Obviously, long-term voyaging on a boat comes with all kinds of challenges. What I mean is, it's not a get-away from life's troubles. It's not running away from "Life" with a capital L.
When voyaging is a way of life, it is life. You have crises, you get restless, you miss your loved ones, you have grumpy days and sad days.
I still find it hard to find balance between must-dos and want-to-dos. Surprise! I always have had a hard time finding a healthy balance in my day-to-day life in Canada. Here I am in Mexico, plagued with the same challenges. And more. When loved ones go through tough times, or you're having a rough time far away from loved ones, it can feel very lonely and frustrating. Sure, we don't have to deal with the incessant rain during Victoria winters and we don't work 9 to 5 jobs. Sure, it's cool to swim with sea lions. But sometimes, you just want to have a cup of coffee with a loving friend and talk about life without going through the small-talk that begins friendships when you're out cruising.
I still get down. I still sometimes feel melancholic. There are times I feel guilty admitting this to people back home.
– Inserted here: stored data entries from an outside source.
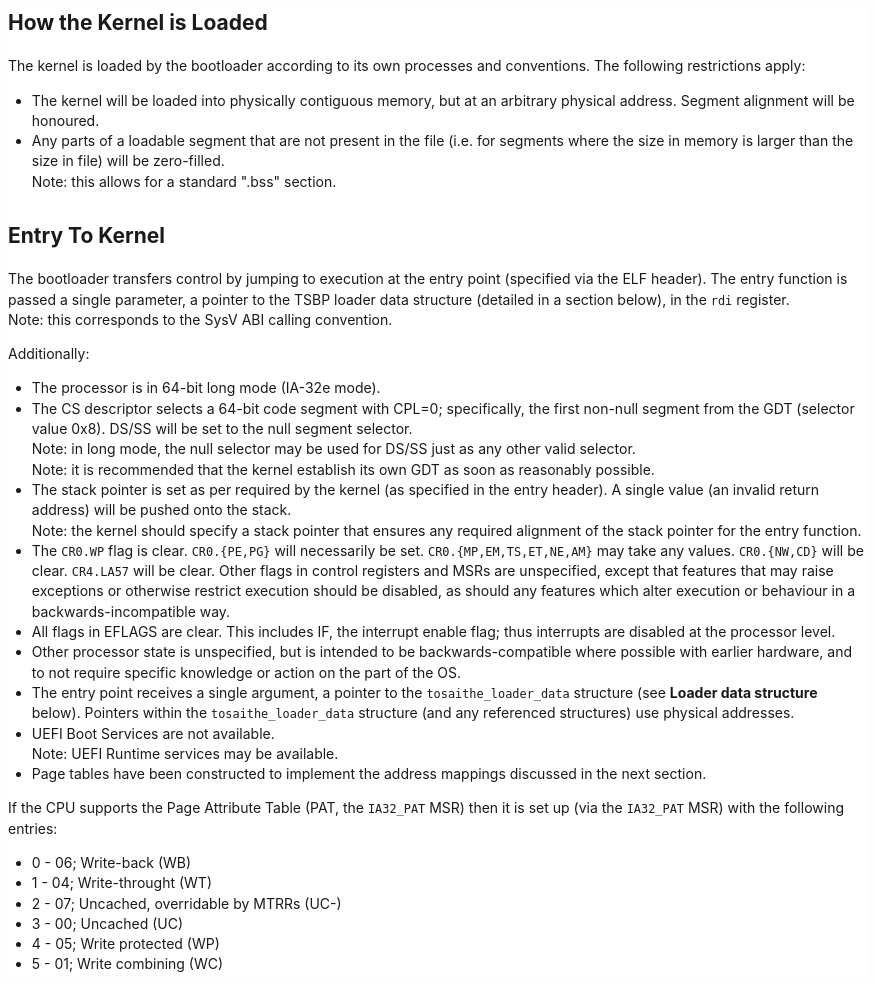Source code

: ## How the Kernel is Loaded

The kernel is loaded by the bootloader according to its own processes and conventions. The
following restrictions apply:

 * The kernel will be loaded into physically contiguous memory, but at an arbitrary physical
   address. Segment alignment will be honoured.
 * Any parts of a loadable segment that are not present in the file (i.e. for segments where the
   size in memory is larger than the size in file) will be zero-filled. \
   Note: this allows for a standard ".bss" section.


## Entry To Kernel

The bootloader transfers control by jumping to execution at the entry point (specified via the ELF
header). The entry function is passed a single parameter, a pointer to the TSBP loader data
structure (detailed in a section below), in the `rdi` register. \
Note: this corresponds to the SysV ABI calling convention.

Additionally:

 * The processor is in 64-bit long mode (IA-32e mode).
 * The CS descriptor selects a 64-bit code segment with CPL=0; specifically, the first non-null
   segment from the GDT (selector value 0x8). DS/SS will be set to the null segment selector. \
   Note: in long mode, the null selector may be used for DS/SS just as any other valid selector. \
   Note: it is recommended that the kernel establish its own GDT as soon as reasonably possible.
 * The stack pointer is set as per required by the kernel (as specified in the entry header). A
   single value (an invalid return address) will be pushed onto the stack. \
   Note: the kernel should specify a stack pointer that ensures any required alignment of the
   stack pointer for the entry function.
 * The `CR0.WP` flag is clear. `CR0.{PE,PG}` will necessarily be set. `CR0.{MP,EM,TS,ET,NE,AM}`
   may take any values. `CR0.{NW,CD}` will be clear. `CR4.LA57` will be clear.
   Other flags in control registers and MSRs are unspecified, except that features that may
   raise exceptions or otherwise restrict execution should be disabled, as should any features
   which alter execution or behaviour in a backwards-incompatible way.
 * All flags in EFLAGS are clear. This includes IF, the interrupt enable flag; thus interrupts
   are disabled at the processor level.
 * Other processor state is unspecified, but is intended to be backwards-compatible where possible
   with earlier hardware, and to not require specific knowledge or action on the part of the OS.
 * The entry point receives a single argument, a pointer to the `tosaithe_loader_data` structure
   (see **Loader data structure** below). Pointers within the `tosaithe_loader_data` structure
   (and any referenced structures) use physical addresses.
 * UEFI Boot Services are not available. \
   Note: UEFI Runtime services may be available.
 * Page tables have been constructed to implement the address mappings discussed in the next
   section.

If the CPU supports the Page Attribute Table (PAT, the `IA32_PAT` MSR) then it is set up (via the
`IA32_PAT` MSR) with the following entries:

 * 0 - 06; Write-back (WB)
 * 1 - 04; Write-throught (WT)
 * 2 - 07; Uncached, overridable by MTRRs (UC-)
 * 3 - 00; Uncached (UC)
 * 4 - 05; Write protected (WP)
 * 5 - 01; Write combining (WC)
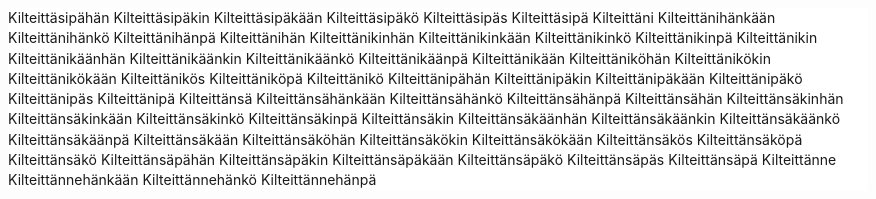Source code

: Kilteittäsipähän
Kilteittäsipäkin
Kilteittäsipäkään
Kilteittäsipäkö
Kilteittäsipäs
Kilteittäsipä
Kilteittäni
Kilteittänihänkään
Kilteittänihänkö
Kilteittänihänpä
Kilteittänihän
Kilteittänikinhän
Kilteittänikinkään
Kilteittänikinkö
Kilteittänikinpä
Kilteittänikin
Kilteittänikäänhän
Kilteittänikäänkin
Kilteittänikäänkö
Kilteittänikäänpä
Kilteittänikään
Kilteittäniköhän
Kilteittänikökin
Kilteittänikökään
Kilteittänikös
Kilteittäniköpä
Kilteittänikö
Kilteittänipähän
Kilteittänipäkin
Kilteittänipäkään
Kilteittänipäkö
Kilteittänipäs
Kilteittänipä
Kilteittänsä
Kilteittänsähänkään
Kilteittänsähänkö
Kilteittänsähänpä
Kilteittänsähän
Kilteittänsäkinhän
Kilteittänsäkinkään
Kilteittänsäkinkö
Kilteittänsäkinpä
Kilteittänsäkin
Kilteittänsäkäänhän
Kilteittänsäkäänkin
Kilteittänsäkäänkö
Kilteittänsäkäänpä
Kilteittänsäkään
Kilteittänsäköhän
Kilteittänsäkökin
Kilteittänsäkökään
Kilteittänsäkös
Kilteittänsäköpä
Kilteittänsäkö
Kilteittänsäpähän
Kilteittänsäpäkin
Kilteittänsäpäkään
Kilteittänsäpäkö
Kilteittänsäpäs
Kilteittänsäpä
Kilteittänne
Kilteittännehänkään
Kilteittännehänkö
Kilteittännehänpä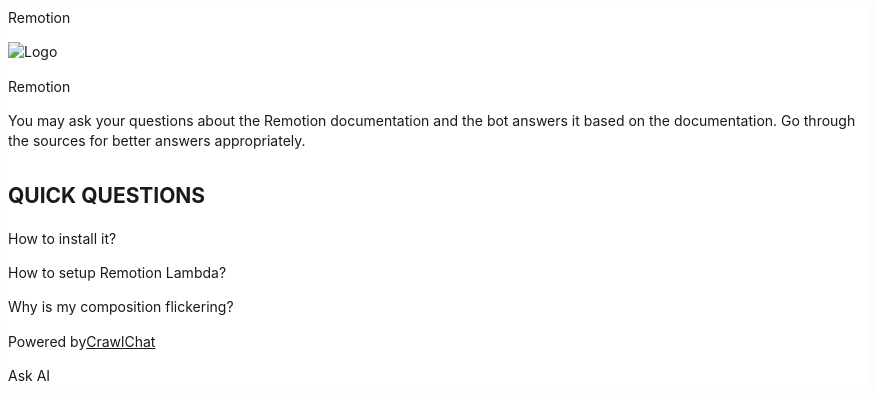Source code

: Remotion

![Logo](https://raw.githubusercontent.com/remotion-dev/brand/refs/heads/main/logo.svg)

Remotion

You may ask your questions about the Remotion documentation and the bot answers it based on the documentation. Go through the sources for better answers appropriately.

## QUICK QUESTIONS

How to install it?

How to setup Remotion Lambda?

Why is my composition flickering?

Powered by[CrawlChat](https://crawlchat.app/?ref=powered-by-remotion)

Ask AI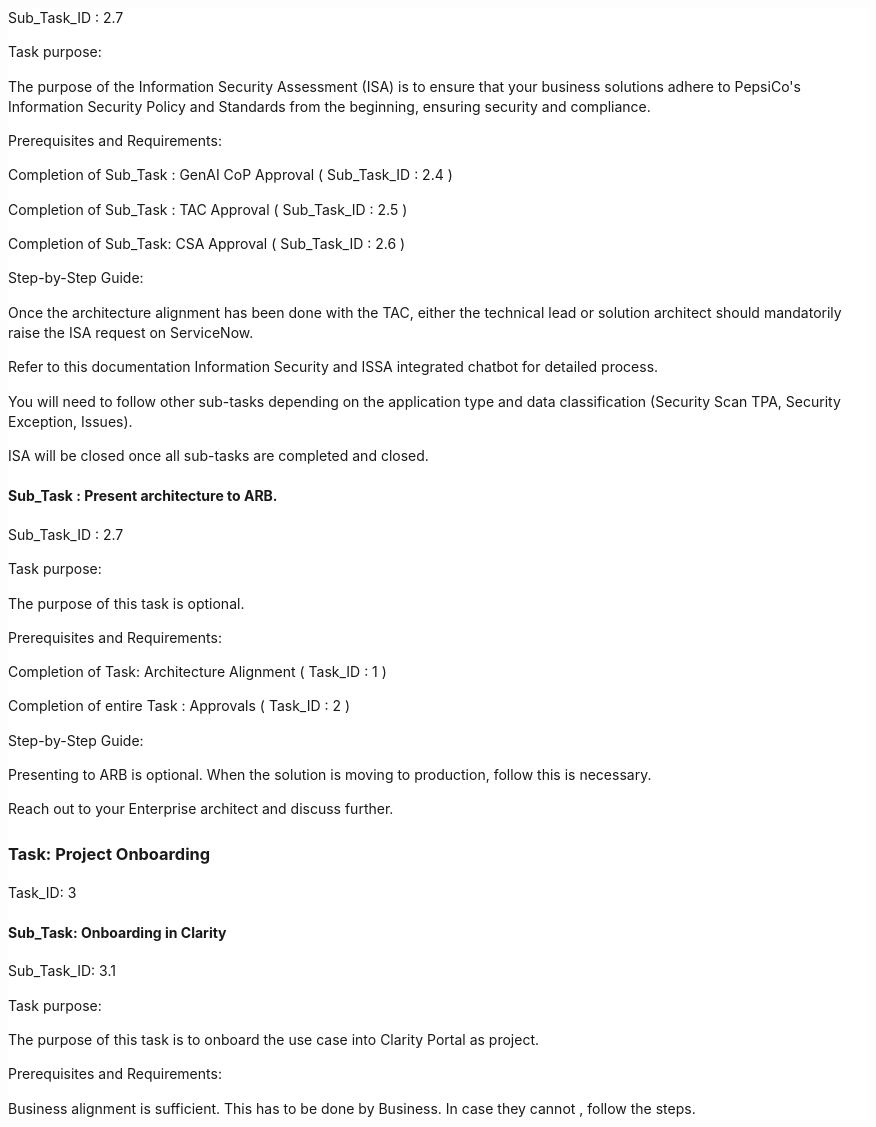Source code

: Sub_Task_ID : 2.7

Task purpose:

The purpose of the Information Security Assessment (ISA) is to ensure that your business solutions adhere to PepsiCo's Information Security Policy and Standards from the beginning, ensuring security and compliance.

Prerequisites and Requirements:

Completion of Sub_Task : GenAI CoP Approval ( Sub_Task_ID : 2.4 )

Completion of Sub_Task : TAC Approval ( Sub_Task_ID : 2.5 )

Completion of Sub_Task: CSA Approval ( Sub_Task_ID : 2.6 )

Step-by-Step Guide:

Once the architecture alignment has been done with the TAC, either the technical lead or solution architect should mandatorily raise the ISA request on ServiceNow.

Refer to this documentation Information Security and ISSA integrated chatbot for detailed process.

You will need to follow other sub-tasks depending on the application type and data classification (Security Scan TPA, Security Exception, Issues).

ISA will be closed once all sub-tasks are completed and closed.

#### Sub_Task : Present architecture to ARB.

Sub_Task_ID : 2.7

Task purpose:

The purpose of this task is optional.

Prerequisites and Requirements:

Completion of Task: Architecture Alignment ( Task_ID : 1 )

Completion of entire Task : Approvals ( Task_ID : 2 )

Step-by-Step Guide:

Presenting to ARB is optional. When the solution is moving to production, follow this is necessary.

Reach out to your Enterprise architect and discuss further.

### Task: Project Onboarding

Task_ID: 3

#### Sub_Task: Onboarding in Clarity

Sub_Task_ID: 3.1

Task purpose:

The purpose of this task is to onboard the use case into Clarity Portal as project.

Prerequisites and Requirements:

Business alignment is sufficient. This has to be done by Business. In case they cannot , follow the steps.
I should be "happy" all the time - I'm living my dream. Well, being a flawed human being and this being real life, the reality of my dream comes with flaws and adversity too.
Yes, I still think it's worth it. Life comes with its challenges whether you're exploring islands in the Sea of Cortez or you are juggling work and commitments in Victoria. So, my apologies if I've given you the wrong impression. Life is great here. But sometimes it sucks too. It's life after all.